(Exercise prompt) Please transcribe the data below exactly. Leave the pictures out.
++++++++
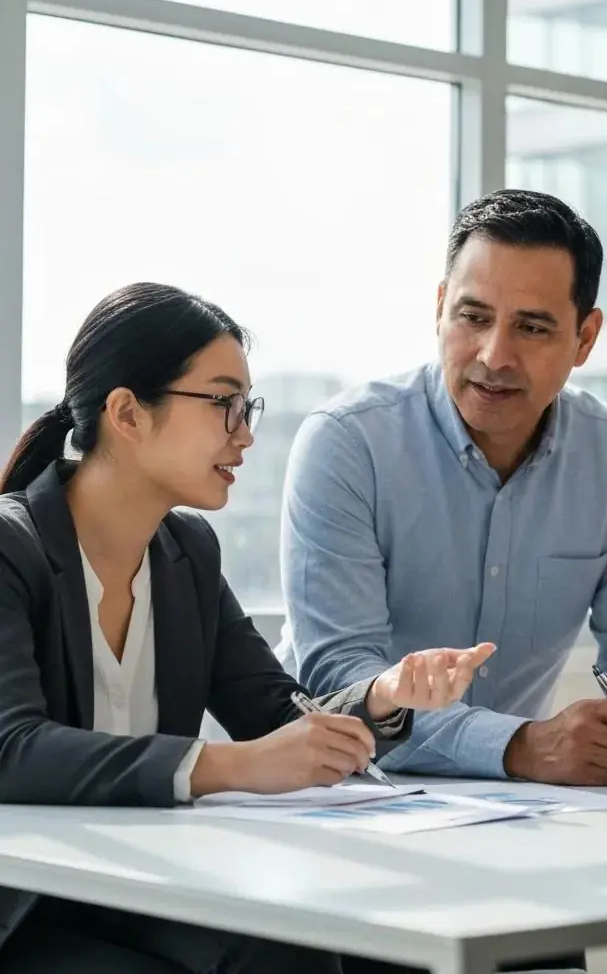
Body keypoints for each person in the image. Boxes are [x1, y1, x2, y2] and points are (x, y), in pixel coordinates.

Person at [0, 282, 493, 974]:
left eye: (247, 406)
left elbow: (271, 712)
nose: (246, 432)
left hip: (141, 882)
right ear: (127, 413)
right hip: (26, 907)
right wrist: (228, 765)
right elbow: (12, 749)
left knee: (346, 948)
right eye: (223, 403)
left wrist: (384, 694)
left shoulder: (188, 555)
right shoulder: (10, 549)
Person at [277, 188, 607, 797]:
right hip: (332, 793)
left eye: (533, 327)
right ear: (441, 307)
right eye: (474, 317)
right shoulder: (347, 443)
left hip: (510, 806)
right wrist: (520, 745)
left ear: (585, 339)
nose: (495, 356)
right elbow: (340, 679)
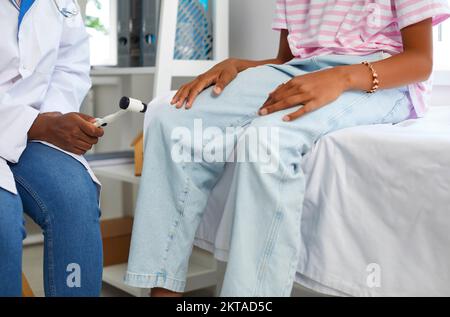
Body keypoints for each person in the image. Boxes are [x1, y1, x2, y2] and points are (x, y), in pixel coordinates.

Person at [125, 0, 450, 296]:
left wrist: (340, 78)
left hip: (380, 77)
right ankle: (162, 289)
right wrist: (240, 65)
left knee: (266, 139)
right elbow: (287, 60)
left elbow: (420, 61)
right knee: (172, 118)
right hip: (305, 69)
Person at [0, 0, 104, 297]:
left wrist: (54, 119)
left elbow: (69, 67)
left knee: (75, 196)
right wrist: (37, 124)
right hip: (24, 124)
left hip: (33, 127)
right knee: (2, 222)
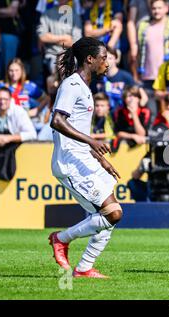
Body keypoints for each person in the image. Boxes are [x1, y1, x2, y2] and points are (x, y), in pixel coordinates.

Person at [48, 37, 123, 279]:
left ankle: (84, 268)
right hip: (70, 163)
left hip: (84, 159)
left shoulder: (85, 88)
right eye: (103, 58)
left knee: (109, 214)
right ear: (90, 59)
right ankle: (61, 239)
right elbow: (57, 121)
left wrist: (101, 159)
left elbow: (79, 130)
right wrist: (92, 141)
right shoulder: (71, 85)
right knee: (112, 213)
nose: (107, 63)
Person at [0, 87, 37, 181]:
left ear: (10, 100)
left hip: (11, 147)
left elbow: (32, 134)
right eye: (0, 99)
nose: (2, 102)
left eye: (5, 99)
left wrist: (8, 138)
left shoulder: (19, 112)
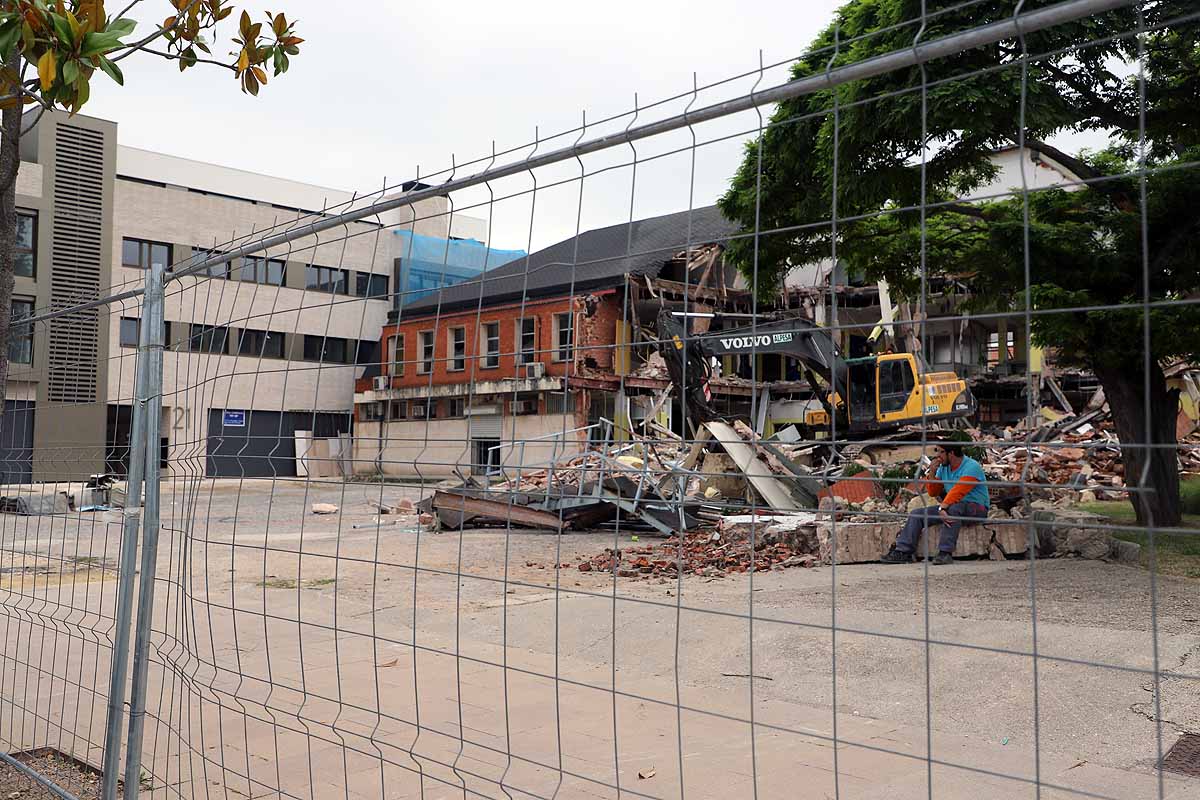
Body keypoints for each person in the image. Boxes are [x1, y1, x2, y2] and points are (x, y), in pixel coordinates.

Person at [881, 442, 990, 565]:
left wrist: (942, 508)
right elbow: (933, 492)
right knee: (917, 514)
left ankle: (945, 553)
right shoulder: (944, 467)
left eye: (941, 452)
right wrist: (932, 472)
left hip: (976, 508)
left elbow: (959, 491)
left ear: (952, 453)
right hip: (950, 506)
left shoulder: (972, 467)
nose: (938, 456)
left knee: (953, 510)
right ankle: (903, 551)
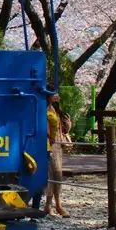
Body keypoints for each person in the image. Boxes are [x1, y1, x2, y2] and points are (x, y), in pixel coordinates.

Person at [44, 88, 71, 218]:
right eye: (55, 93)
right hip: (49, 143)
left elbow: (62, 128)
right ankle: (49, 205)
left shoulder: (55, 109)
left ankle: (57, 204)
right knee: (51, 174)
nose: (57, 95)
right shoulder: (44, 109)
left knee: (57, 174)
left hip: (58, 144)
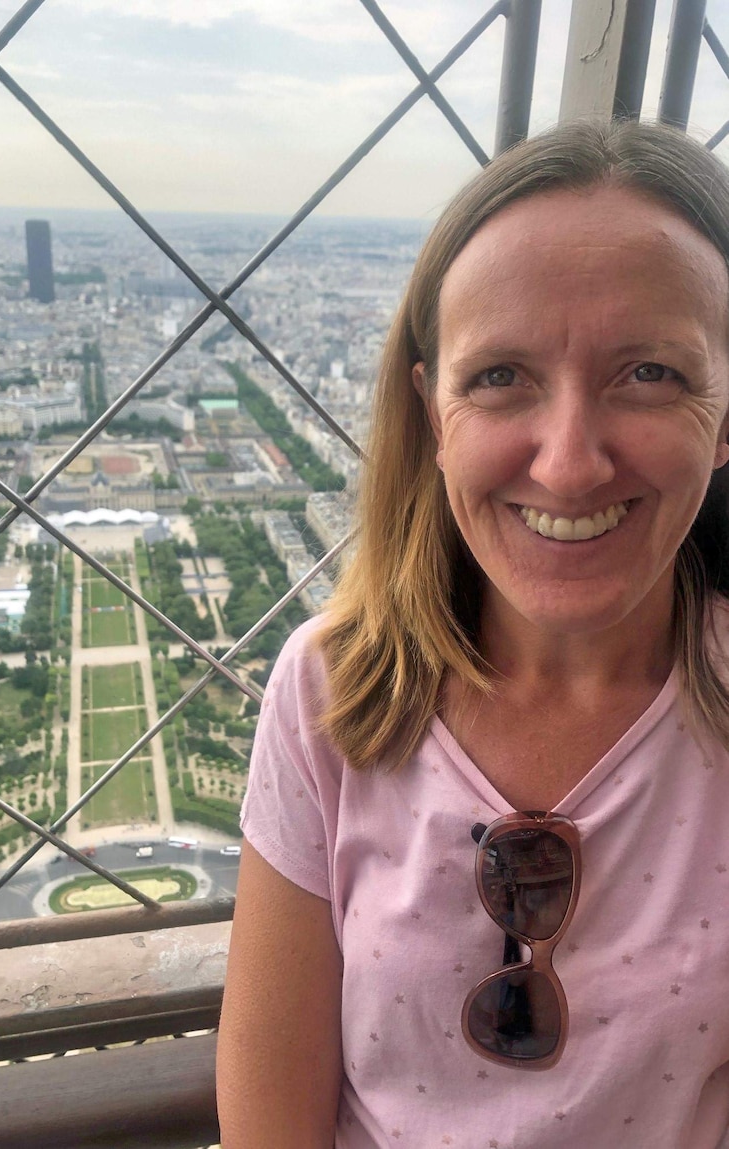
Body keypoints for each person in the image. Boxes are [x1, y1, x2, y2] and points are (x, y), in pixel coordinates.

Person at [216, 118, 729, 1148]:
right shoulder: (327, 692)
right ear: (431, 410)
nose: (570, 464)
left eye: (650, 375)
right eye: (500, 377)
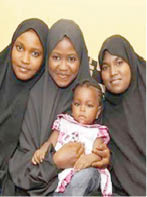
++++++++
(Result)
Body keypoints for each person in the image. Boxes are [x1, y1, x2, y2] and points are (x, y), in pixel coordinates.

Person at [0, 282, 493, 974]:
left eye: (247, 406)
left elbow: (271, 712)
nose: (246, 432)
left hip: (141, 882)
right ear: (127, 413)
right hip: (26, 907)
right wrist: (228, 765)
right elbow: (12, 749)
left knee: (346, 948)
right eye: (223, 403)
left wrist: (384, 694)
left shoulder: (188, 555)
right shoulder: (10, 549)
Person at [277, 188, 607, 797]:
right hip: (332, 793)
left eye: (533, 327)
right ear: (441, 307)
right eye: (474, 317)
right shoulder: (347, 443)
left hip: (510, 806)
right wrist: (520, 745)
left ear: (585, 339)
nose: (495, 356)
right elbow: (340, 679)
Body keypoints for each person in the image. Boxes are [x1, y1, x2, y2] and points are (x, y), in pixel coordinates.

Person at [125, 0, 450, 296]:
left wrist: (340, 78)
left hip: (380, 77)
right ankle: (162, 289)
right wrist: (240, 65)
left knee: (266, 139)
right elbow: (287, 60)
left elbow: (420, 61)
right knee: (172, 118)
right hip: (305, 69)
Person at [0, 0, 104, 297]:
left wrist: (54, 119)
left elbow: (69, 67)
left knee: (75, 196)
right wrist: (37, 124)
right hip: (24, 124)
left hip: (33, 127)
right knee: (2, 222)
Body keypoints for each person in the image. Boxes are [x1, y1, x2, y2] and points are (x, y), in pixel coordinates.

Person at [48, 37, 123, 279]:
left ankle: (84, 268)
right hip: (70, 163)
left hip: (84, 159)
left shoulder: (85, 88)
right eye: (103, 58)
left knee: (109, 214)
right ear: (90, 59)
right ankle: (61, 239)
right elbow: (57, 121)
left wrist: (101, 159)
left elbow: (79, 130)
right wrist: (92, 141)
right shoulder: (71, 85)
right knee: (112, 213)
nose: (107, 63)
Person at [0, 87, 37, 181]:
left ear: (10, 100)
left hip: (11, 147)
left elbow: (32, 134)
right eye: (0, 99)
nose: (2, 102)
left eye: (5, 99)
left wrist: (8, 138)
left shoulder: (19, 112)
Body keypoints for each person in the image. Boxes are [x1, y1, x2, y2] and points are (x, y), in pixel coordinates.

Person at [881, 442, 990, 565]:
left wrist: (942, 508)
right elbow: (933, 492)
right knee: (917, 514)
left ankle: (945, 553)
right shoulder: (944, 467)
left eye: (941, 452)
right wrist: (932, 472)
left hip: (976, 508)
left elbow: (959, 491)
left ear: (952, 453)
right hip: (950, 506)
left shoulder: (972, 467)
nose: (938, 456)
left knee: (953, 510)
right ankle: (903, 551)
Body keypoints for each person in the image. Boxes are [x1, y1, x2, y2] and points are (x, y), in pixel coordinates.

Person at [44, 88, 71, 218]:
right eye: (55, 93)
right hip: (49, 143)
left elbow: (62, 128)
right ankle: (49, 205)
left shoulder: (55, 109)
left ankle: (57, 204)
right knee: (51, 174)
nose: (57, 95)
right shoulder: (44, 109)
left knee: (57, 174)
left hip: (58, 144)
Body keypoints for each person in the image. Boxes are [x1, y1, x2, y2] and points are (x, y), in pixel coordinates.

Person at [216, 118, 729, 1148]:
right shoulder: (327, 692)
right ear: (431, 410)
nose: (570, 464)
left eye: (650, 375)
right eye: (500, 377)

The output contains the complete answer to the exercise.